6. What about the constitutionality of excessive spending, which can also affect the integrity of our debt?

A few devil’s advocates have argued that section 4 of the 14th Amendment might also mandate higher taxes, sales of public property, and budget cuts. Without those funding sources, the validity of the public debt might also be called into question. Yet, clearly, enactment of those policies is not constitutionally decreed. Instead, consider this more plausible interpretation: Congress is precluded from capping all sources of funds that could be used to pay the debt, but not from capping some sources. Accordingly, a debt ceiling is constitutional as long as other funding is not statutorily barred. That means, of course, Congress and the president would be compelled either to reduce spending, raise taxes, sell the Treasury’s mortgage‐​backed securities or gold, or delay principal and interest on debt held by the Federal Reserve. The choices to avoid default are numerous, notwithstanding a debt ceiling.

7. What’s the bottom line?

Here are my conclusions, tempered by awareness that legal authorities across the ideological spectrum have wide‐​ranging views: First, duly enacted appropriations are legally the counterpart of “public debt … authorized by law.” Second, default on public debt, like repudiation, casts doubt on the debt’s “validity,” and therefore is unconstitutional under the Public Debt Clause. Third, a congressional ban on all funding sources to pay principal and interest would lead ineluctably to default, and is thus unconstitutional as well. But fourth, a debt ceiling that forecloses only one source of funding, leaving open several alternative sources, passes constitutional muster. On the other hand, if default loomed because Congress and the president were unable to agree on a solution, I believe the president would be justified in breaching the debt ceiling.

8. Who would have legal standing to challenge the president if he borrowed above the ceiling?

As a practical matter, I suspect no one has legal standing to challenge an executive decision to borrow in excess of the ceiling. Standing to sue entails a showing of imminent, concrete, and particularized injury to the plaintiff – distinct from injury to the broader public. Perhaps Congress as a whole could claim such injury, but that would require a joint resolution, which would never pass the Democratic‐​controlled Senate. Moreover, even if someone had standing, the Supreme Court would likely treat the debt ceiling dispute as non‐​justiciable – that is, as a political question lacking legal criteria by which a court can resolve the impasse.

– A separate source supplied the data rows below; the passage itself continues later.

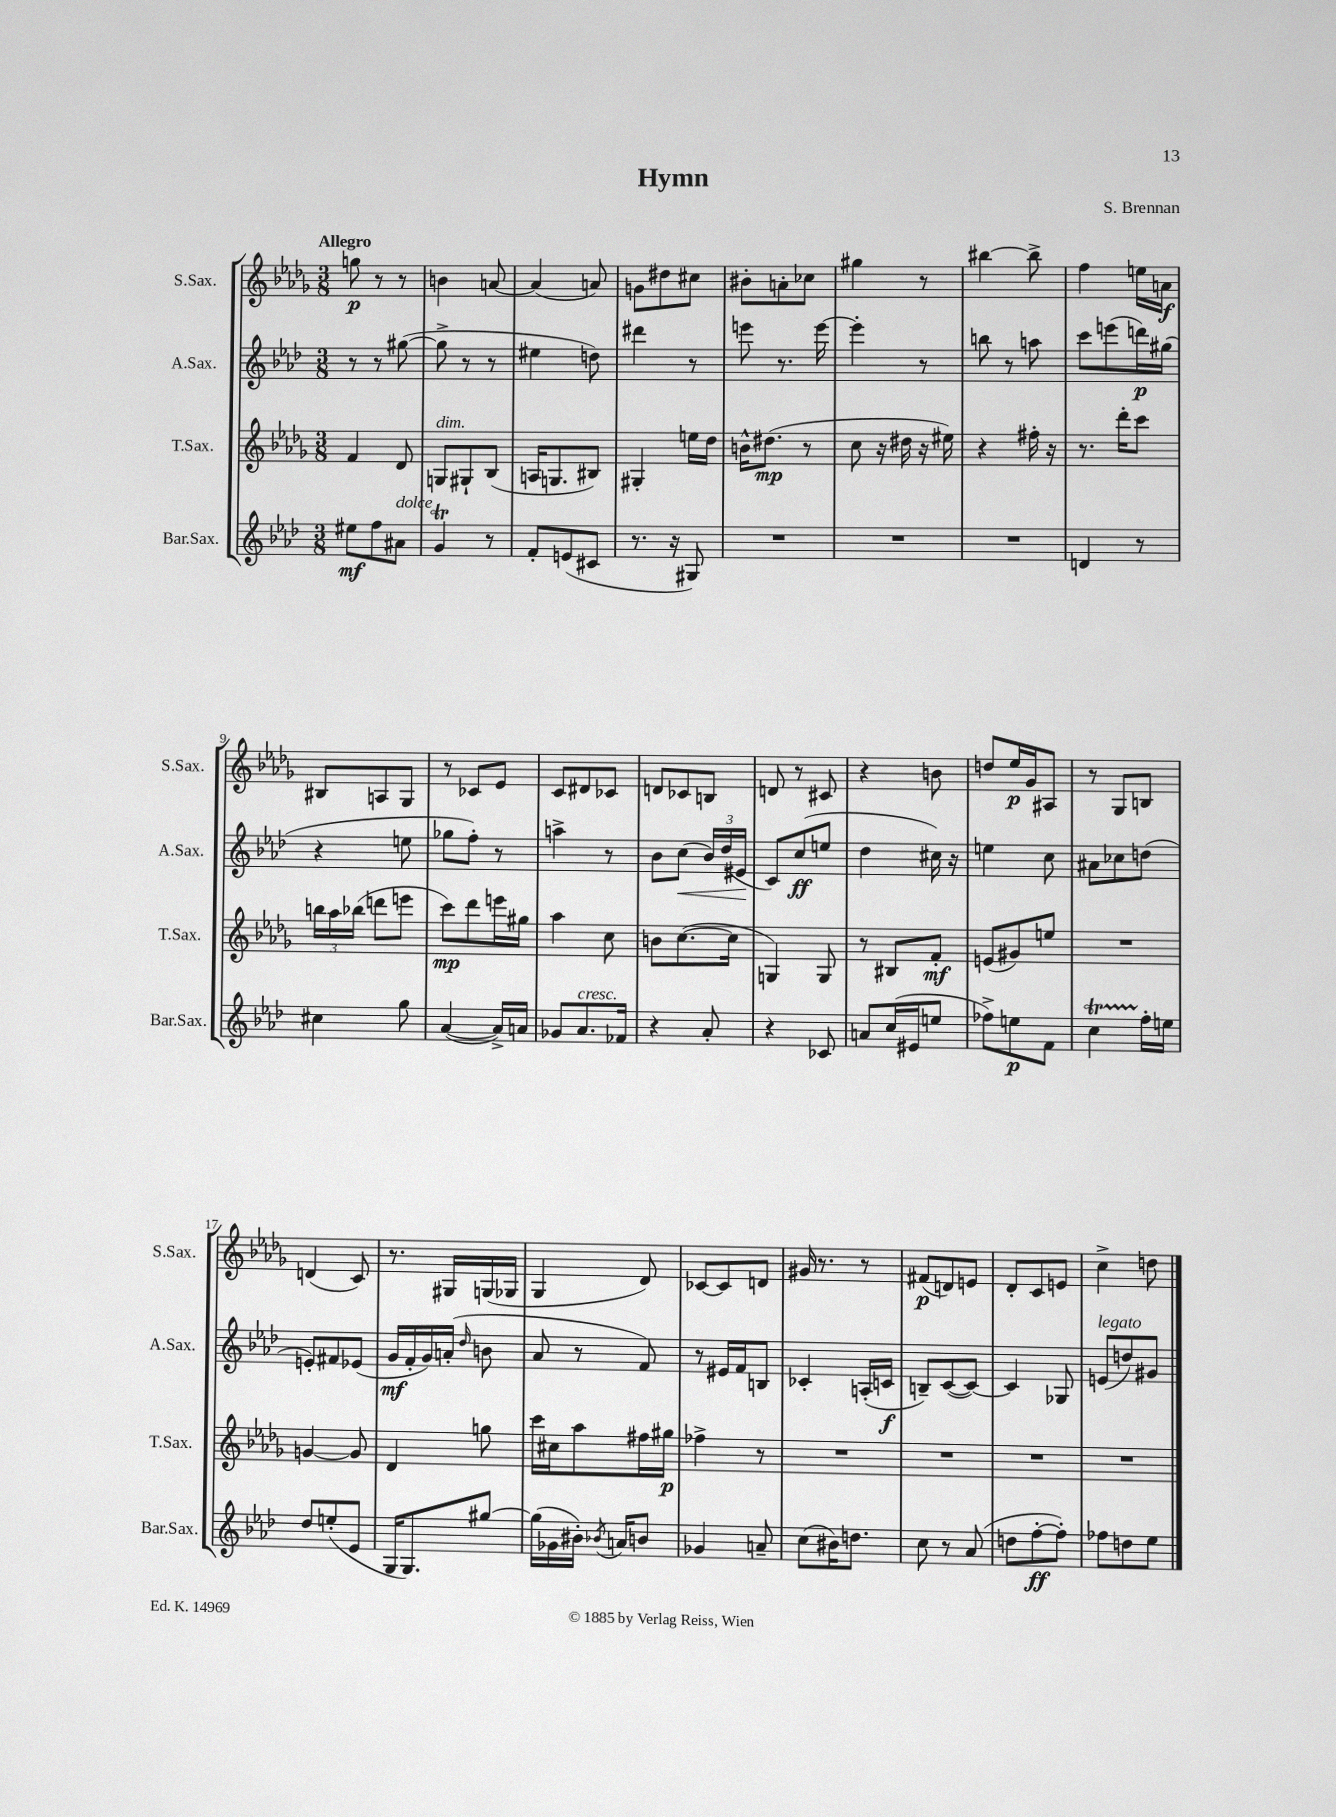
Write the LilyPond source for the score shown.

\header { title = "Hymn" composer = "S. Brennan" }
<<
\new StaffGroup <<
\new Staff = "s0" \with { instrumentName = "S.Sax." shortInstrumentName = "S.Sax." } {
    \clef treble \key des \major \numericTimeSignature \time 3/8 \tempo "Allegro"
    \autoBeamOff g''8\p r8 r8 |
    b'4 a'8~ |
    a'4( a'8) |
    g'8[ dis''8 cis''8] |
    bis'8[-. a'8-. ces''8] |
    gis''4 r8 |
    bis''4~ bis''8-> |
    f''4 e''16[ a'16]\f |
    bis8[ a8 ges8] |
    r8 ces'8[ ees'8] |
    c'8[ dis'8 ces'8] |
    d'8[ ces'8 b8] |
    d'8 r8 cis'8 |
    r4 b'8 |
    d''8[ ees''16\p ges'16 ais8] |
    r8 ges8[ b8] |
    d'4( c'8) |
    r8. gis16[ g16( ges16] |
    ges4 des'8) |
    ces'8[~ ces'8 d'8] |
    gis'16 r8. r8 |
    fis'8[\p( d'8) e'8] |
    des'8[-. c'8 e'8] |
    c''4-> d''8 \bar "|." |
}
\new Staff = "s1" \with { instrumentName = "A.Sax." shortInstrumentName = "A.Sax." } {
    \clef treble \key aes \major \numericTimeSignature \time 3/8
    \autoBeamOff r8 r8 gis''8~( |
    gis''8-> r8 r8 |
    eis''4 d''8) |
    dis'''4 r8 |
    e'''8 r8. e'''16~ |
    e'''4-. r8 |
    b''8 r8 a''8 |
    c'''8[ e'''8( d'''16\p) gis''16]( |
    r4 e''8 |
    ges''8[ f''8]-.) r8 |
    a''4-> r8 |
    bes'8[ c''8]\<( \tuplet 3/2 { bes'16[) des''16( eis'16]\! } |
    c'8[) c''8\ff( e''8] |
    des''4 cis''16) r16 |
    e''4 c''8 |
    ais'8[ ces''8 d''8]( |
    e'8[-.) fis'8 ees'8]( |
    g'16[\mf f'16-. g'16) a'16]-.( \grace { des''16 } b'8 |
    aes'8 r8 f'8) |
    r8 eis'16[ f'16 b8] |
    ces'4-. a16[-.( c'16]\f |
    b8[--) c'8~( c'8]~) |
    c'4 ges8 |
    e'8[^\markup { \italic "legato" }( d''8) gis'8] \bar "|." |
}
\new Staff = "s2" \with { instrumentName = "T.Sax." shortInstrumentName = "T.Sax." } {
    \clef treble \key des \major \numericTimeSignature \time 3/8
    \autoBeamOff f'4 des'8 |
    g8[^\markup { \italic "dim." } gis8-! bes8]( |
    a16[ g8. bis8]) |
    gis4-. e''16[ des''16] |
    b'16[-^ dis''8.]\mp( r8 |
    c''8 r16 dis''16 r16 eis''16) |
    r4 fis''16-. r16 |
    r8. des'''16[-. c'''8] |
    \tuplet 3/2 { b''16[ aes''16 bes''16]( } d'''8[ e'''8] |
    c'''8[\mp) des'''8 e'''16 gis''16] |
    aes''4 c''8 |
    b'8[ c''8.~( c''16] |
    g4) g8 |
    r8 bis8[ f'8]-.\mf |
    e'8[( gis'8) e''8] |
    R4. |
    g'4~ g'8 |
    des'4 g''8 |
    c'''16[ cis''16 aes''8 fis''16 gis''16]\p |
    fes''4-> r8 |
    R4. |
    R4. |
    R4. |
    R4. \bar "|." |
}
\new Staff = "s3" \with { instrumentName = "Bar.Sax." shortInstrumentName = "Bar.Sax." } {
    \clef treble \key aes \major \numericTimeSignature \time 3/8
    \autoBeamOff eis''8[\mf f''8 ais'8]^\markup { \italic "dolce" } |
    g'4\trill r8 |
    f'8[-. e'8( cis'8] |
    r8. r16 gis8) |
    R4. |
    R4. |
    R4. |
    d'4 r8 |
    cis''4 g''8 |
    aes'4~( aes'16[->) a'16] |
    ges'8[ aes'8.^\markup { \italic "cresc." } fes'16] |
    r4 aes'8-. |
    r4 ces'8 |
    a'8[ c''16( eis'16 e''8] |
    fes''8[->) e''8\p f'8] |
    c''4\startTrillSpan f''16[-.\stopTrillSpan e''16] |
    des''8[ e''8-.( ees'8] |
    g16[ g8.) gis''8]~ |
    gis''16[( ges'16 bis'16]-.) \acciaccatura { bes'8 } a'16[ b'8] |
    ges'4 a'8-- |
    c''8[( bis'16) d''8.] |
    c''8 r8 aes'8( |
    d''8[ f''8~-.\ff f''8]-.) |
    fes''8[ d''8 ees''8] \bar "|." |
}
>>
>>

9. Where do we go from here?

Finally, there is one subject on which legal scholars seem to agree: Nothing good can come from an attempt to invoke the Public Debt Clause. The constitutional implications for separation‐​of‐​powers, the effect on capital markets, and the status of the dollar as the world’s reserve currency– those considerations should convince the Biden administration and Congress that they, not the courts, must restore fiscal sanity.

This post is an updated version of “Defaults, Debt Limits, and the 14th Amendment,” Daily Caller, July 7, 2011.